My Travel Buddies, Gizmo and Trixie
I live with two Chi type dogs that follow me around, one being quart sized (Trixie) and one being pint-sized (Gizmo, the Chihuahua).
These dogs live better than they ever did. Now they have the freedom of being off leash and having new places to smell all the time.
YES- I watch them like a hawk when we are out on a walk and when around the campsite, they are always within eyeshot.
Gizmo could be carried off by a sparrow. She’s 2.4 lbs, y’all. She’s smaller in person than you can tell in photos.
Finding RV Friends
I am surprised to find so many others around my age who live this nomadic lifestyle, and I like pretty much everyone I have met.
I have a great community of new friends including like-minded Gen- Xers, and Millenials with some Boomers in there as well.
I thought it would be all boomers, but happily, I have found peeps my age and even way younger and way older who are very cool.
You can meet people through Instagram. I couldn’t believe it when I heard this, but it’s true. Using travel-related hashtags, you can find others who are full-timing.
Chat here and there with them, and if you find yourself near them, you can plan to meet up. Facebook is another place you could find people like yourself.
Mostly though, I have found SO many friends through Xscapers. I am an ‘almost’ original member, and it has grown by leaps and bounds since 2015!
Is Full-Time RVing As A Solo Lonely?
RV life is not lonely if you are willing to be social.
In fact, these days there are times when I need a break from socializing!
This happens mostly in the winter months when most full-time RVers are in southern Arizona and California to escape the winter cold and snow.
I am always parked with friends. Other times I am visiting old friends or family. We are nomads and we are fairly rare so we bond easily. Birds of a feather…
RvChickadee Is Gonna Be In An RVing Documentary?

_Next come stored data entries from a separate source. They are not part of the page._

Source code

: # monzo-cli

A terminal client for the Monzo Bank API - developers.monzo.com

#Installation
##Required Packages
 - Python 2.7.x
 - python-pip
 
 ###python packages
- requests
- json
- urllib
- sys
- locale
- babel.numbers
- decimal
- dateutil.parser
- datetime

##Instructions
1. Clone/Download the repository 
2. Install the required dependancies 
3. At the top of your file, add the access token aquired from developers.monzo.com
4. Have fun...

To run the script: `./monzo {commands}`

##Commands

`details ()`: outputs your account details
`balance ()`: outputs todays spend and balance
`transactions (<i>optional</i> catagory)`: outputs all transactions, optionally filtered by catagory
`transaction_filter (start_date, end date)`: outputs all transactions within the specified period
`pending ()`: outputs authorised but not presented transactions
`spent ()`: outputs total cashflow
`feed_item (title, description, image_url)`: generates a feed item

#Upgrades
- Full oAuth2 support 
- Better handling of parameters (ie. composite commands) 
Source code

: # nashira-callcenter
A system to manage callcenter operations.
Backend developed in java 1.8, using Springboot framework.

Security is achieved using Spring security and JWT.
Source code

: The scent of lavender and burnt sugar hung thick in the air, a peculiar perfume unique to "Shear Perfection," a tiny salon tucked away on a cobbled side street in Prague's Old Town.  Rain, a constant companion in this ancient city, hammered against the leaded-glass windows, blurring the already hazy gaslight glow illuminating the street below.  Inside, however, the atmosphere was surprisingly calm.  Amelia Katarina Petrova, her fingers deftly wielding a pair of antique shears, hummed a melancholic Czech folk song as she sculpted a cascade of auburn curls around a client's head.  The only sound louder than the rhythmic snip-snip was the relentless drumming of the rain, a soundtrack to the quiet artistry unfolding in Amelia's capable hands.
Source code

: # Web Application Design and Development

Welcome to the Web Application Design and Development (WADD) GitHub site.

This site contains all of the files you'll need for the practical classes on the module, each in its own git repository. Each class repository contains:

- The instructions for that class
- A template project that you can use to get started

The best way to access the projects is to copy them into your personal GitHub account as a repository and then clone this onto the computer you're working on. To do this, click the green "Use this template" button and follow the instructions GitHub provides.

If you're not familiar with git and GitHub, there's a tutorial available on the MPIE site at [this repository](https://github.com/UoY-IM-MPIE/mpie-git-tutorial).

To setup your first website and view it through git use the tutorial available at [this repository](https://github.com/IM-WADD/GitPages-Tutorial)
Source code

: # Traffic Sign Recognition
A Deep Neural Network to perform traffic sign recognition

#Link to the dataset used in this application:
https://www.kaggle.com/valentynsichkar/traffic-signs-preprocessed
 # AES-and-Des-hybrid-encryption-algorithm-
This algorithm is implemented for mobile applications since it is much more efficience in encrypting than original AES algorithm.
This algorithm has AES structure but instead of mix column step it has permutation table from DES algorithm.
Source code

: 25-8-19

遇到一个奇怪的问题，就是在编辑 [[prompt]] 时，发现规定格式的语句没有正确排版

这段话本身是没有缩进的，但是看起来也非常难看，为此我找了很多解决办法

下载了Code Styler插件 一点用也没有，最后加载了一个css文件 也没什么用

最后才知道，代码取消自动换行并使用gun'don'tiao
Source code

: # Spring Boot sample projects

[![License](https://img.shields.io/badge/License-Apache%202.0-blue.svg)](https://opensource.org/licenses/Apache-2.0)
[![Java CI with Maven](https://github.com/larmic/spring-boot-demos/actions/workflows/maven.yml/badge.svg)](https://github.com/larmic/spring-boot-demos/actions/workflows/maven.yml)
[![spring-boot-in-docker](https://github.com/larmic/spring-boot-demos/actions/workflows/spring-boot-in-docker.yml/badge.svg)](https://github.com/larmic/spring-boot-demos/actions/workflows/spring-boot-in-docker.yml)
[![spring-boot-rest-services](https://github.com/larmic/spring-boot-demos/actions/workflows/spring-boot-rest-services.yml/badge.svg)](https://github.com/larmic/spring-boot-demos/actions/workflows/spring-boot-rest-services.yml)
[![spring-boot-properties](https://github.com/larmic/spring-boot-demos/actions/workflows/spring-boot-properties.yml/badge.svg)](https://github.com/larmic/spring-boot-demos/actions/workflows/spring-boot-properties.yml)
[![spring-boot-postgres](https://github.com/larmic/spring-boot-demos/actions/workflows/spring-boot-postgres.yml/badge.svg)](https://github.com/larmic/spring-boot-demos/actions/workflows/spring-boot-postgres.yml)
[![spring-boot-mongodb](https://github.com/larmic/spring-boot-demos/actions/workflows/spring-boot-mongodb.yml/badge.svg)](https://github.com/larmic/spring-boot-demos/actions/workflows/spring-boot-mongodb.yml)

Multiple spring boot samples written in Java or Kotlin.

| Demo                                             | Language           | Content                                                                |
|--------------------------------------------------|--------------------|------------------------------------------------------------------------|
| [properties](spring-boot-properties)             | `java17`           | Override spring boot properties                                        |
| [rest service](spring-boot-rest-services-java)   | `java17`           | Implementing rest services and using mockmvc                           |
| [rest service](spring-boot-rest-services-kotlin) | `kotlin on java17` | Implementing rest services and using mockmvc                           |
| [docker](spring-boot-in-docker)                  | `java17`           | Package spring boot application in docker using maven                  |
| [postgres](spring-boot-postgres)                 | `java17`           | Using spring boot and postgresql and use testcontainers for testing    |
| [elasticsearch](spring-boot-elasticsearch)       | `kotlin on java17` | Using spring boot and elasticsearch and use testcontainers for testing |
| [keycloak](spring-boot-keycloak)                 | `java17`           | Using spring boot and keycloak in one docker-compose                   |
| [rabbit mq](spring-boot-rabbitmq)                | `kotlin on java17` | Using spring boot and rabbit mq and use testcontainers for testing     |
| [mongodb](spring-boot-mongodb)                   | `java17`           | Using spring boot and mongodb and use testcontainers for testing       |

Oh, you heard this crazy rumor?🙄
Well, believe it or not, yes!😁
It’s called, well, RV Nomads.
You can watch it HERE.
I’m super excited to have been picked to help to show the world what this nomadic lifestyle is really all about.

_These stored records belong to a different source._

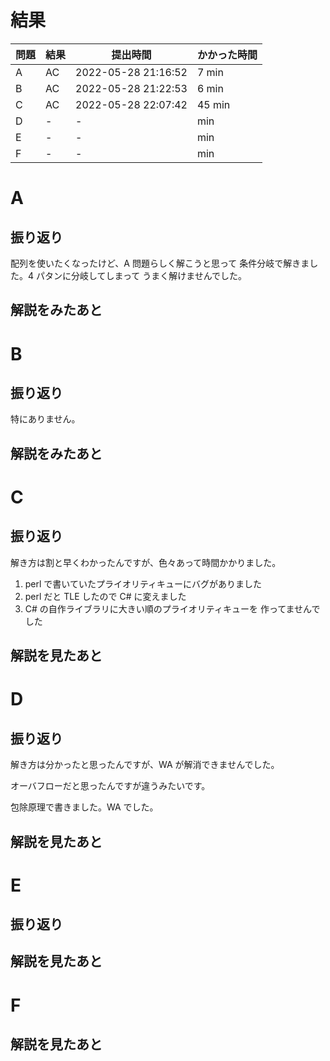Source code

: # 結果

| 問題 | 結果 | 提出時間            | かかった時間 |
|------|------|---------------------|--------------|
| A    | AC   | 2022-05-28 21:16:52 | 7 min        |
| B    | AC   | 2022-05-28 21:22:53 | 6 min        |
| C    | AC   | 2022-05-28 22:07:42 | 45 min       |
| D    | -    | -                   |     min      |
| E    | -    | -                   |     min      |
| F    | -    | -                   |     min      |

# A

## 振り返り

配列を使いたくなったけど、A 問題らしく解こうと思って
条件分岐で解きました。4 パタンに分岐してしまって
うまく解けませんでした。

## 解説をみたあと

# B

## 振り返り

特にありません。

## 解説をみたあと

# C

## 振り返り

解き方は割と早くわかったんですが、色々あって時間かかりました。

1. perl で書いていたプライオリティキューにバグがありました
2. perl だと TLE したので C# に変えました
3. C# の自作ライブラリに大きい順のプライオリティキューを
   作ってませんでした

## 解説を見たあと

# D

## 振り返り

解き方は分かったと思ったんですが、WA が解消できませんでした。

オーバフローだと思ったんですが違うみたいです。

包除原理で書きました。WA でした。

## 解説を見たあと

# E

## 振り返り

## 解説を見たあと

# F

## 解説を見たあと
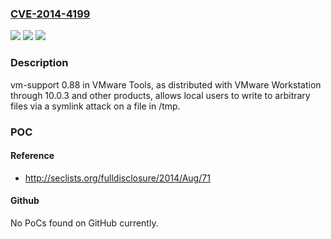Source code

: ### [CVE-2014-4199](https://cve.mitre.org/cgi-bin/cvename.cgi?name=CVE-2014-4199)
![](https://img.shields.io/static/v1?label=Product&message=n%2Fa&color=blue)
![](https://img.shields.io/static/v1?label=Version&message=n%2Fa&color=blue)
![](https://img.shields.io/static/v1?label=Vulnerability&message=n%2Fa&color=brighgreen)

### Description

vm-support 0.88 in VMware Tools, as distributed with VMware Workstation through 10.0.3 and other products, allows local users to write to arbitrary files via a symlink attack on a file in /tmp.

### POC

#### Reference
- http://seclists.org/fulldisclosure/2014/Aug/71

#### Github
No PoCs found on GitHub currently.

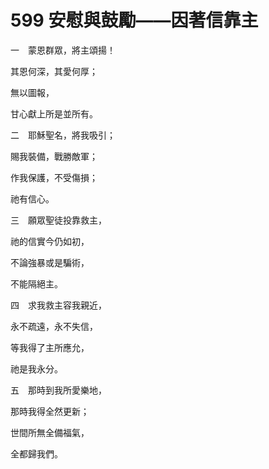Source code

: # 599 安慰與鼓勵——因著信靠主

一　蒙恩群眾，將主頌揚！

其恩何深，其愛何厚；

無以圖報，

甘心獻上所是並所有。

二　耶穌聖名，將我吸引；

賜我裝備，戰勝敵軍；

作我保護，不受傷損；

祂有信心。

三　願眾聖徒投靠救主，

祂的信實今仍如初，

不論強暴或是騙術，

不能隔絕主。

四　求我救主容我親近，

永不疏遠，永不失信，

等我得了主所應允，

祂是我永分。

五　那時到我所愛樂地，

那時我得全然更新；

世間所無全備福氣，

全都歸我們。

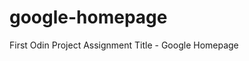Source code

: # google-homepage
First Odin Project Assignment
Title - Google Homepage
<a href="www.theodinproject.com"></a>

It’s sort of like a new American dream that thousands and thousands of Americans are starting to embrace. It’s really an honor to be a part of it and I can’t wait to see the end result.
It will premiere in October of 2018. We will also have a premiere event release in Wellington, Texas in October called NomadFest.
The public is invited, and yes, I will be there along with most or all of the other cast members.
Life is what you make of it. I made this life happen through decisions and by taking action. And I love it.
Thanks for following along with my little stories! It’s no fun to just keep it all to myself.